Popakademie Dortmund?

Ramsch findet man zwar auch heute noch hier, aber immerhin: Adretter als vorher ist es geworden. Und der Wandel geht weiter. Nachdem sich inzwischen auch der Jazzclub „domicil“, eine landesweit renommierte Adresse, im Brückviertel niedergelassen hat, sollen hier künftig auch das Orchesterzentrum NRW und die Chroakademie eine neue Heimat finden. Das größte Projekt aber, das der Dortmunder Kulturdezernent Jörg Stüdemann derzeit plant, ist eine „Music Mall“ – gewissermaßen ein Einkaufszentrum für Musikbedarf.

Auf mehreren tausend Quadratmetern will der Sozialdemokrat Unternehmer aus der Branche versammeln: Musikalienhändler, Licht- und Tontechniker, Musikagenturen, Fanartikel-Vertriebe, Clubs, und bestenfalls auch Musikmagazine wie Visions und Rock Hard, die beide in Dortmund erscheinen. Als weitere Komponente plant Stüdemann ein Gründerzentrum für den Nachwuchs, ja selbst über die Einrichtung einer Popakademie, wie sie in Mannheim existiert, wird in Dortmund bereits nachgedacht, allerdings eher vage.

Das Konzept der „Music Mall“ sei in Japan und Großbritannien weit verbreitet, erzählt der Kulturdezernent. Und dann kommt ein Satz, den er seit Jahren gerne wiederholt. Er sagt: „Dortmund soll eine Musikstadt werden“, auch wenn er vorsichtig damit ist, der anderen Städte wegen, die diesen Titel ebenfalls für sich beanspruchen, Köln zum Beispiel, oder Berlin. „Da tun sich Konkurrenzen auf“, sagt Stüdemann. Aber egal. Musikstadt. Das hat er sich in den Kopf gesetzt. Das wird jetzt gemacht.

Museum of Modern Music?

Zentrum der Musikstadt Dortmund soll freilich das Brückviertel werden, in dessen Nähe auch die „Music Mall“ entstehen soll. Wo genau, ist noch unklar. Vielleicht wird wie für Konzerthaus und Orchesterzentrum ein neues Gebäude aus dem Boden gestemmt, vielleicht ein altes umfunktioniert. Zunächst führt Stüdemann „Gespräche mit den ansässigen Branchenvertretern“. Aus deren Reihen bereits Interesse an einem derartigen Projekt zu vernehmen ist.

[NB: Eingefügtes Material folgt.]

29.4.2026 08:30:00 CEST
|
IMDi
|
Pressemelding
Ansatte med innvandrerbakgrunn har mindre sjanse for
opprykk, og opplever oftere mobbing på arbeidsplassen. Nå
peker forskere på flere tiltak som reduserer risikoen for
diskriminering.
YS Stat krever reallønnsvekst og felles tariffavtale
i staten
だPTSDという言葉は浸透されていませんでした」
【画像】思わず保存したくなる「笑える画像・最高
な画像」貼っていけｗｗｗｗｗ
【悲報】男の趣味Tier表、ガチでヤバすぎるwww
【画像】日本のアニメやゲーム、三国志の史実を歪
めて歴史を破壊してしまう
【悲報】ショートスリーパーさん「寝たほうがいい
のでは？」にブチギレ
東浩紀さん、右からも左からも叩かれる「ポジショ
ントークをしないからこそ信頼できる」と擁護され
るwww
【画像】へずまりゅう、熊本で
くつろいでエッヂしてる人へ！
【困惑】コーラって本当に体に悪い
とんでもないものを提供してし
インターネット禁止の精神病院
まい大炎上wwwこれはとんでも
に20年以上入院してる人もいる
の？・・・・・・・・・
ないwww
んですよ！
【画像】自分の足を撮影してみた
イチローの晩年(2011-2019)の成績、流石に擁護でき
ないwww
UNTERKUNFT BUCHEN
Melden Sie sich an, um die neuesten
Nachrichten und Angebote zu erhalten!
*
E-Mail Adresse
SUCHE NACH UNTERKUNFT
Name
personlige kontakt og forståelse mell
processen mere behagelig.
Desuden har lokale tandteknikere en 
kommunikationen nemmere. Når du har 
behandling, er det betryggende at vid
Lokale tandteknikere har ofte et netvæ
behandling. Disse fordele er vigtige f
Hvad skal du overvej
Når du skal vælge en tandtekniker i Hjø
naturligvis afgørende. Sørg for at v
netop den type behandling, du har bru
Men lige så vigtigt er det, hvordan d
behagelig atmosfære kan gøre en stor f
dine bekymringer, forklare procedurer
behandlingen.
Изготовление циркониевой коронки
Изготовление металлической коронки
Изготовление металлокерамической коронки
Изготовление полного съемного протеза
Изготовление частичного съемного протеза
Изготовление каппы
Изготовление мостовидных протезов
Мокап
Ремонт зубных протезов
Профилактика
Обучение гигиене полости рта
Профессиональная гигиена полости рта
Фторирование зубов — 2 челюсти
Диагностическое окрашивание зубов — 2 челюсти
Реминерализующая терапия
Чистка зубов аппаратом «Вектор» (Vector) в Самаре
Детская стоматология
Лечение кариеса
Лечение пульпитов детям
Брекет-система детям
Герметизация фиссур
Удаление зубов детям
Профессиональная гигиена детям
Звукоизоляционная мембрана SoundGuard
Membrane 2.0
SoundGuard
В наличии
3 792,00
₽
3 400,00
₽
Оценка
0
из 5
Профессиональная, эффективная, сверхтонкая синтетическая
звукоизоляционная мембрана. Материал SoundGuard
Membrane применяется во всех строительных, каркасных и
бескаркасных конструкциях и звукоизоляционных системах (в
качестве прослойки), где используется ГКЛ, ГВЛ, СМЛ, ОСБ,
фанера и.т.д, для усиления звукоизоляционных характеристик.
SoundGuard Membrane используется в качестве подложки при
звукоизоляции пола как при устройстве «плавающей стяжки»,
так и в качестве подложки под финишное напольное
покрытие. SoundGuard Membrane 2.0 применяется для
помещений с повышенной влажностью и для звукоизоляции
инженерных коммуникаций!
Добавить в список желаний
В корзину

Gründerzentrum, Popakademie, Shopping-Center – die „Music Mall“ soll etliches umfassen. Nur was aus dem schon lange geplanten „Museum of Modern Music“ wird, dazu will sich derzeit niemand äußern. Ein vor einiger Zeit gegründeter Verein sollte die Entstehung des Museums vorantreiben – passiert ist bisher nichts. Dabei wäre mit der „Music Mall“ ein prädestinierter Standort gefunden, wenngleich bisweilen die Stahlwerkbrache Phoenix-West für das „MOMM“ vorgesehen war. Ein Grundstock existiert bereits: die Ausstellung „Macht Musik“, momentan in der Dortmunder Arbeitsschutzausstellung (DASA) zu sehen, sollte sozusagen das MOMM-Gründungsinventar werden. Doch ob das Museum letztlich zustande kommen wird? Fraglich.

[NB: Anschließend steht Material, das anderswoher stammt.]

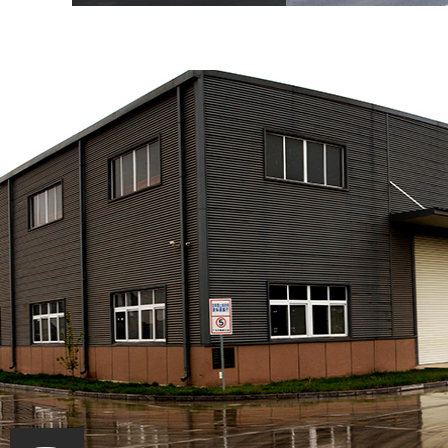
隨著高速公路
來越多，
以什么樣的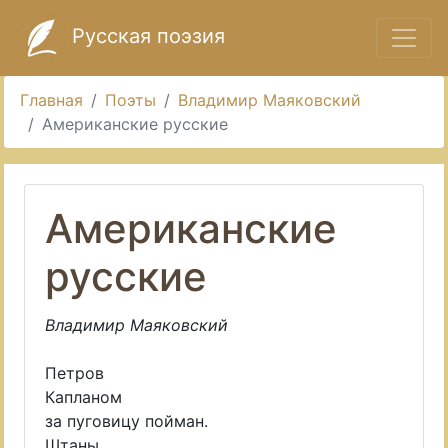
Русская поэзия
Главная
Поэты
Владимир Маяковский
Американские русские
Американские
русские
Владимир Маяковский
Петров
Капланом
за пуговицу пойман.
Штаны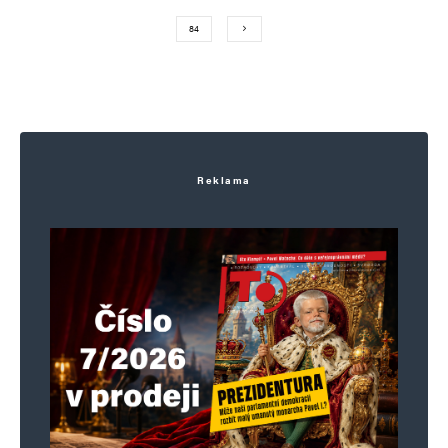
84
Reklama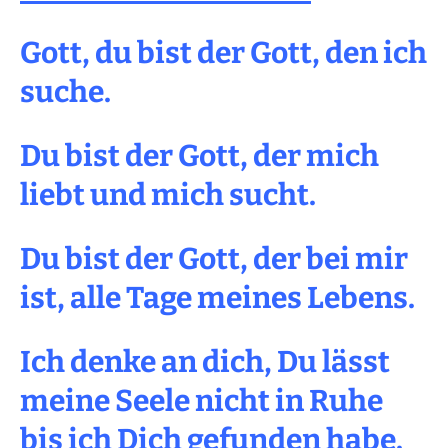
Gott, du bist der Gott, den ich
suche.
Du bist der Gott, der mich
liebt und mich sucht.
Du bist der Gott, der bei mir
ist, alle Tage meines Lebens.
Ich denke an dich, Du lässt
meine Seele nicht in Ruhe
bis ich Dich gefunden habe.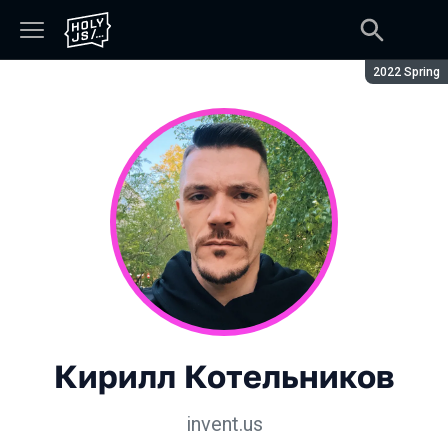
Сезон:
2022 Spring
Кирилл Котельников
invent.us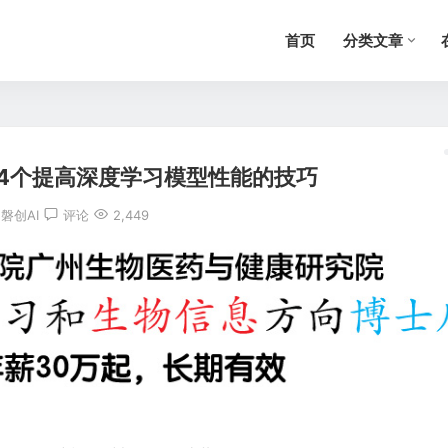
首页
分类文章
验：4个提高深度学习模型性能的技巧
：
磐创AI
评论
2,449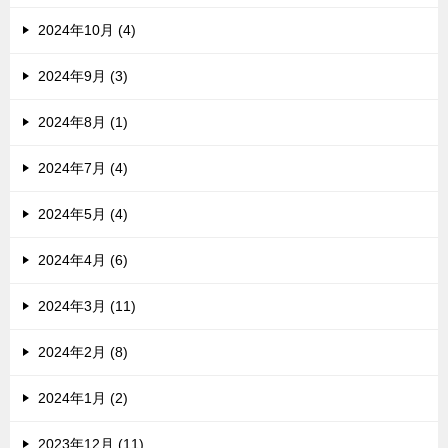
2024年10月 (4)
2024年9月 (3)
2024年8月 (1)
2024年7月 (4)
2024年5月 (4)
2024年4月 (6)
2024年3月 (11)
2024年2月 (8)
2024年1月 (2)
2023年12月 (11)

Spätestens im Jahr 2010 soll die „Music Mall“ stehen – ein Datum mit Grund, denn 2010 ist das Ruhrgebiet Kulturhauptstadt Europas. Und auch wenn die Region als Ganzes antritt, will sich dennoch jede Stadt gut verkaufen – und vielleicht etwas zusätzliches Geld abschöpfen. Im benachbarten Bochum etwa soll bis 2010 ein Konzerthaus entstehen. Das hat Dortmund ja schon.